Essential, non-citizen travelers crossing U.S. land borders will be required to show proof of being fully vaccinated against COVID-19 beginning on Jan. 22, according to the Otay Mesa Chamber of Commerce.
Restrictions against non-essential travel at the U.S.-Mexico border eased up earlier this month to allow for fully vaccinated travelers to cross for non-essential activities, such as tourism and family visits. The restrictions prohibiting non-essential travel were imposed from March 2020 to November 2021 in response to the COVID-19 pandemic.
Essential workers have been permitted to continue crossing the border regardless of their vaccine status.
When the U.S.-Mexico border reopened Nov. 8 to vaccinated non-essential travelers, the U.S. Department of Homeland Security said it would eventually apply the same vaccinate mandate to travelers who crossed the border for essential reasons, such as trade, work, school and medial appointments.
The deadline was originally set for Jan. 1 but now has been extended to Jan. 22, according to the Otay Mesa business organization and a report by the Associated Press, citing a senior White House official.

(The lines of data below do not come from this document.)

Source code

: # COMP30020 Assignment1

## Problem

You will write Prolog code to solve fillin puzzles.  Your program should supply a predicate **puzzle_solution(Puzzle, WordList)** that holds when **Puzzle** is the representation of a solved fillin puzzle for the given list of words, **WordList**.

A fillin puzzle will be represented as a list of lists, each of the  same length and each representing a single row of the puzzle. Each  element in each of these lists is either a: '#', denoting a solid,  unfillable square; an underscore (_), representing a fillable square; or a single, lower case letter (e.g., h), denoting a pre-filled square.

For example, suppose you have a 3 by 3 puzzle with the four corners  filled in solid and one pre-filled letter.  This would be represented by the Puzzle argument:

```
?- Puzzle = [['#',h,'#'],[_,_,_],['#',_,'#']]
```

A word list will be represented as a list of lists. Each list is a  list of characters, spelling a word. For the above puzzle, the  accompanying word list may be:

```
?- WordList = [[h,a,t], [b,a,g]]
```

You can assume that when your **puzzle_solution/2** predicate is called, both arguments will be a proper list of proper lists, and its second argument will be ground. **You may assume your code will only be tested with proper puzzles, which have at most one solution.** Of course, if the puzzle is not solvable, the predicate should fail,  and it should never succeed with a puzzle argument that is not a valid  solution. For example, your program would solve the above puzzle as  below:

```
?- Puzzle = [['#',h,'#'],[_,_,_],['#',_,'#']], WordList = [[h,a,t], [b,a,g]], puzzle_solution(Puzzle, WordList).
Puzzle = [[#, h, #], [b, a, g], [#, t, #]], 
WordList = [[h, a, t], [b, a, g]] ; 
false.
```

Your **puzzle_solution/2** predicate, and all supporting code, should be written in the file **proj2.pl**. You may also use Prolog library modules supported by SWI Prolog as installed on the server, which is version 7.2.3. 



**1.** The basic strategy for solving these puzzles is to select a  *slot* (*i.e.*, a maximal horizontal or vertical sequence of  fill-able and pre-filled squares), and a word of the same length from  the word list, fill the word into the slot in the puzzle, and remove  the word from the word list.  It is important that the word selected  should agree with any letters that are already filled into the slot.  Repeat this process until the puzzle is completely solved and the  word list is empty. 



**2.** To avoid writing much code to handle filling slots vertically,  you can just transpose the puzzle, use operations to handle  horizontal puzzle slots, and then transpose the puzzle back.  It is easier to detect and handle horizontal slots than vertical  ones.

U.S. Customs and Border Protection did not respond to a request for confirmation on Saturday.
The senior administration official told the AP that the requirement brings the rules for essential travelers in line with those that took effect earlier this month for non-essential travelers.
The new mandate will apply to foreigners crossing the border for essential reasons, including Mexican truck drivers, aid workers and health workers.
The rules pertain only to non-U.S. nationals. American citizens and permanent legal residents may still enter the U.S. regardless of their vaccination status. The Biden administration reportedly pushed back the deadline for the mandate to prevent disruptions in vital North American trade.
Israel Delgado, the regional vice president of the National Chamber of the Trucking Industry, or CANACAR, in Mexico, said among the 5,500 drivers in the association, the vast majority have already been vaccinated.
“We’ve been getting data from all the trucking companies to see what the percentage of drivers who have been vaccinated already is and what we can see is that about 80 to 85 percent are already ready to go,” said Delgado.